You told yourself it was science.
You said it wasn't about her.
But your hands were shaking, Leny.

Your sister's eyes are closed, her face peaceful — a delicate thing you've been trying to anchor with promises of tomorrow. The room smells like bleach and blood memory. Monitors beep steadily, but that rhythm won't last.

Pressure spike.

Your voice cracks as you lean closer, the sterile hum of the lab pressing in on you.

"Recalibrate—override—force geometry cascade."
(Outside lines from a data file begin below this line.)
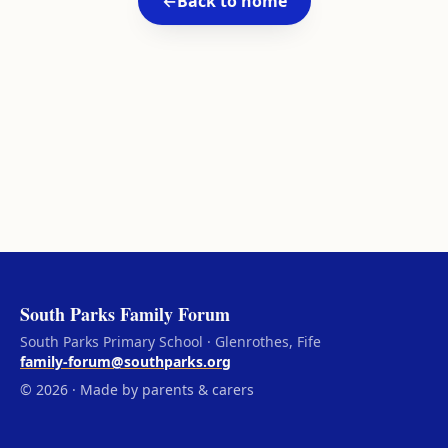
←
Back to home
South Parks Family Forum
South Parks Primary School · Glenrothes, Fife
family-forum@southparks.org
© 2026 · Made by parents & carers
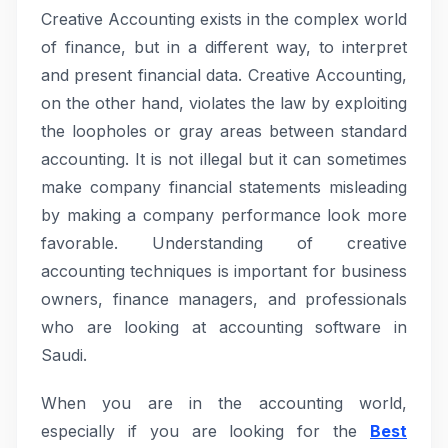
Creative Accounting exists in the complex world
of finance, but in a different way, to interpret
and present financial data. Creative Accounting,
on the other hand, violates the law by exploiting
the loopholes or gray areas between standard
accounting. It is not illegal but it can sometimes
make company financial statements misleading
by making a company performance look more
favorable. Understanding of creative
accounting techniques is important for business
owners, finance managers, and professionals
who are looking at accounting software in
Saudi.
When you are in the accounting world,
especially if you are looking for the
Best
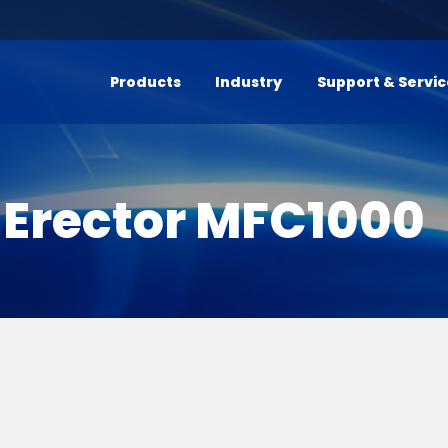
Products
Industry
Support & Servi
 Erector MFC1000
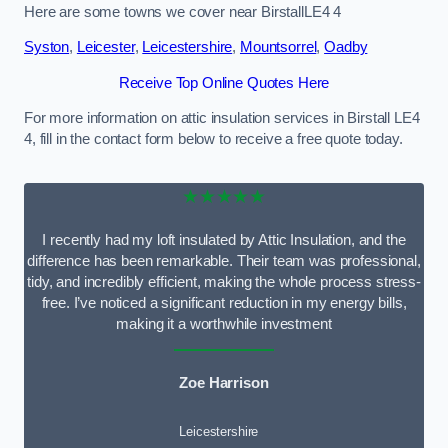
Here are some towns we cover near BirstallLE4 4
Syston
,
Leicester
,
Leicestershire
,
Mountsorrel
,
Oadby
Receive Top Online Quotes Here
For more information on attic insulation services in Birstall LE4
4, fill in the contact form below to receive a free quote today.
★★★★★
I recently had my loft insulated by Attic Insulation, and the
difference has been remarkable. Their team was professional,
tidy, and incredibly efficient, making the whole process stress-
free. I’ve noticed a significant reduction in my energy bills,
making it a worthwhile investment
Zoe Harrison
Leicestershire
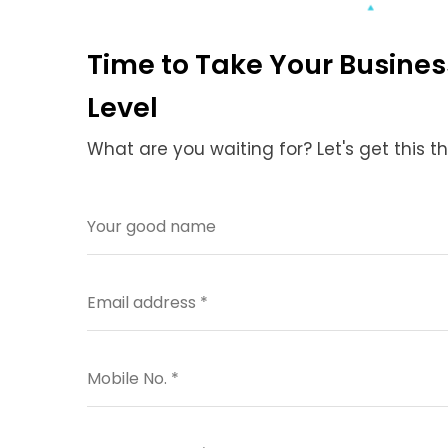
Time to Take Your Busines
Level
What are you waiting for? Let's get this t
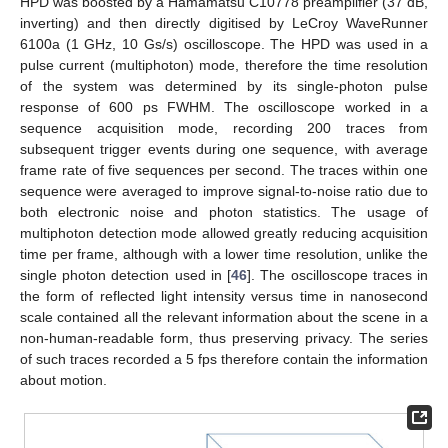
HPD was boosted by a Hamamatsu C10778 preamplifier (37 dB,
inverting) and then directly digitised by LeCroy WaveRunner
6100a (1 GHz, 10 Gs/s) oscilloscope. The HPD was used in a
pulse current (multiphoton) mode, therefore the time resolution
of the system was determined by its single-photon pulse
response of 600 ps FWHM. The oscilloscope worked in a
sequence acquisition mode, recording 200 traces from
subsequent trigger events during one sequence, with average
frame rate of five sequences per second. The traces within one
sequence were averaged to improve signal-to-noise ratio due to
both electronic noise and photon statistics. The usage of
multiphoton detection mode allowed greatly reducing acquisition
time per frame, although with a lower time resolution, unlike the
single photon detection used in [
46
]. The oscilloscope traces in
the form of reflected light intensity versus time in nanosecond
scale contained all the relevant information about the scene in a
non-human-readable form, thus preserving privacy. The series
of such traces recorded a 5 fps therefore contain the information
about motion.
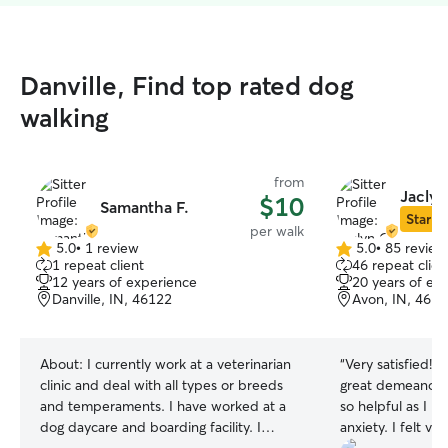
Danville, Find top rated dog
walking
from
Jaclyn
$10
Samantha F.
Star Si
per walk
5.0
•
1 review
5.0
•
85 review
5.0
5.0
1 repeat client
46 repeat clien
out
out
12 years of experience
20 years of ex
of
of
Danville, IN, 46122
Avon, IN, 461
5
5
stars
stars
About:
I currently work at a veterinarian
“
Very satisfied! She is so nice and has a
clinic and deal with all types or breeds
great demeanor 
and temperaments. I have worked at a
so helpful as I h
dog daycare and boarding facility. I
anxiety. I felt very comfortable leaving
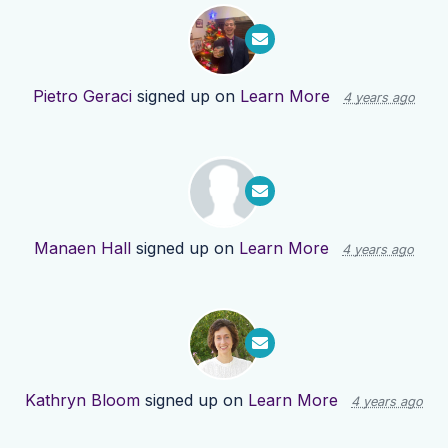
Pietro Geraci
signed up on
Learn More
4 years ago
Manaen Hall
signed up on
Learn More
4 years ago
Kathryn Bloom
signed up on
Learn More
4 years ago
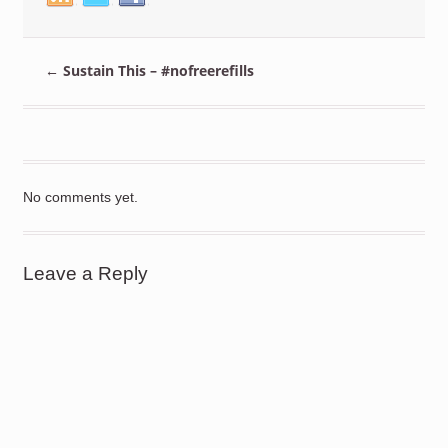
←
Sustain This – #nofreerefills
No comments yet.
Leave a Reply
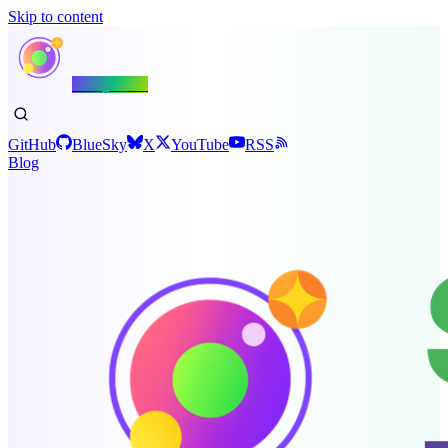
Skip to content
Shiny.NET
GitHub
BlueSky
X
YouTube
RSS
Blog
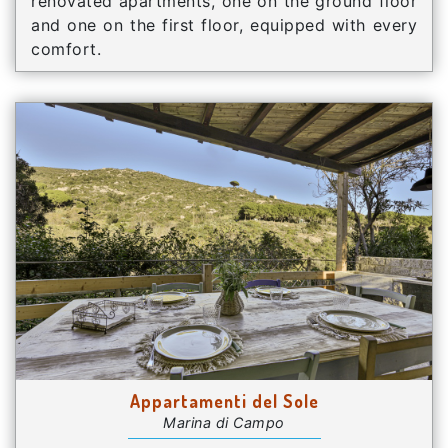
renovated apartments, one on the ground floor
and one on the first floor, equipped with every
comfort.
Appartamenti del Sole
Marina di Campo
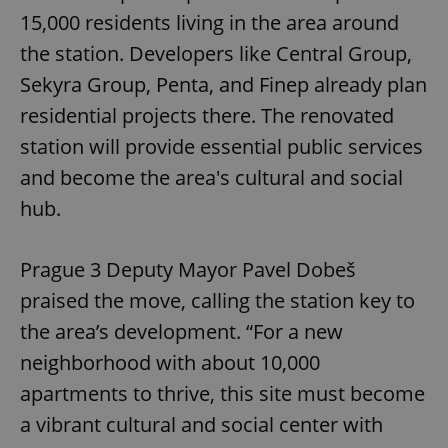
15,000 residents living in the area around
the station. Developers like Central Group,
Sekyra Group, Penta, and Finep already plan
residential projects there. The renovated
station will provide essential public services
and become the area's cultural and social
hub.
Prague 3 Deputy Mayor Pavel Dobeš
praised the move, calling the station key to
the area’s development. “For a new
neighborhood with about 10,000
apartments to thrive, this site must become
a vibrant cultural and social center with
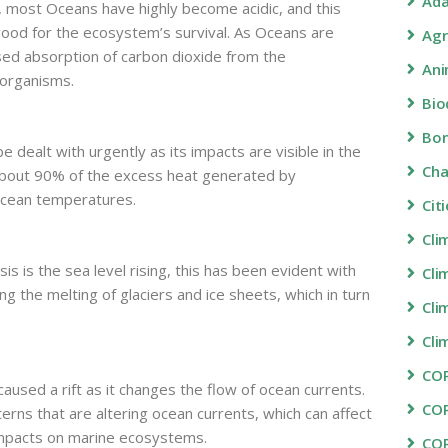
Ada
d, most Oceans have highly become acidic, and this
 good for the ecosystem’s survival. As Oceans are
Agr
sed absorption of carbon dioxide from the
Ani
 organisms.
Bio
Bon
 dealt with urgently as its impacts are visible in the
Ch
bout 90% of the excess heat generated by
ocean temperatures.
Cit
Cli
is is the sea level rising, this has been evident with
Cli
g the melting of glaciers and ice sheets, which in turn
Cli
Cli
COP
caused a rift as it changes the flow of ocean currents.
CO
rns that are altering ocean currents, which can affect
impacts on marine ecosystems.
CO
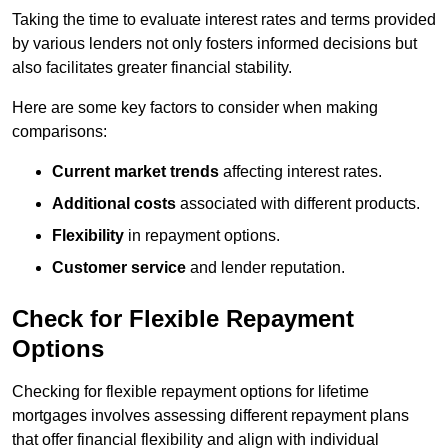
Taking the time to evaluate interest rates and terms provided
by various lenders not only fosters informed decisions but
also facilitates greater financial stability.
Here are some key factors to consider when making
comparisons:
Current market trends
affecting interest rates.
Additional costs
associated with different products.
Flexibility
in repayment options.
Customer service
and lender reputation.
Check for Flexible Repayment
Options
Checking for flexible repayment options for lifetime
mortgages involves assessing different repayment plans
that offer financial flexibility and align with individual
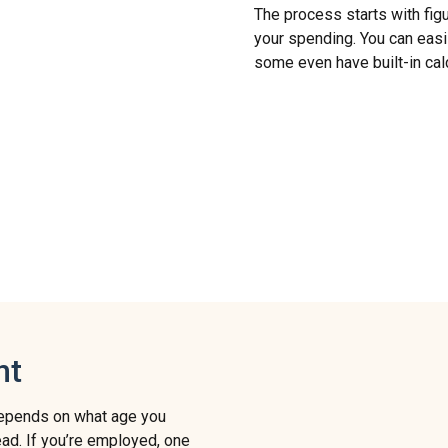
The process starts with figu
your spending. You can easil
some even have built-in cal
nt
 depends on what age you
lead. If you’re employed, one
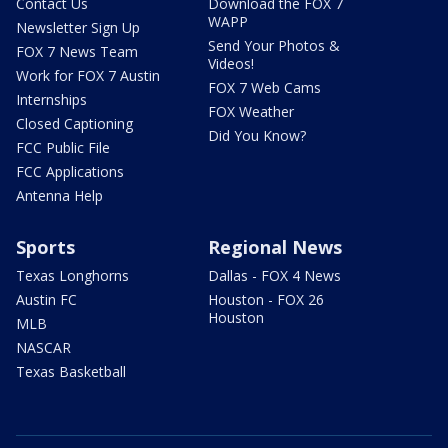
Contact Us
Download the FOX 7
WAPP
Newsletter Sign Up
Send Your Photos &
FOX 7 News Team
Videos!
Work for FOX 7 Austin
FOX 7 Web Cams
Internships
FOX Weather
Closed Captioning
Did You Know?
FCC Public File
FCC Applications
Antenna Help
Sports
Regional News
Texas Longhorns
Dallas - FOX 4 News
Austin FC
Houston - FOX 26
Houston
MLB
NASCAR
Texas Basketball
Your fingers blur across the console, desperate and precise. Too fast. Too late.

12.4 seconds.
The AI's voice is monotone: "Bond instability rising."
12.8 seconds.
You override again. You override the override.
12.9 seconds.
Flatline.

Silence.

No beep.

You freeze. The console blinks red. The screen flashes: Nanite cohesion failure.

The clinical world collapses to a single point: a cold algorithm pronouncing the end.

From the corner, Dr. Alvarez steps forward — the weight of experience in his eyes.

"You're brilliant, Leny. But brilliance doesn't bury bodies. It just explains them better at the inquest."

No reply. You swallow the lump in your throat.

You watch the paramedics pack up the emergency gear, their faces tight, rehearsed. Your sister is more than a name on a screen; she is the moment your science slipped through your fingers.

It was a hillside crash. Ruptured liver. Too fast for the medicine of that time. Nanotech like this—your nanotech—would have bought her seconds. Seconds for surgery. For breath. For life.

But seconds are a cruel currency, and you were bankrupt.

The white walls close in again. The harsh fluorescence. The cold silence.

You realize that the future you fight for is built on moments like this. Broken, bitter, and silent.

But you will move forward.

Because she broke, and you broke with her.
You just learned how to move while broken.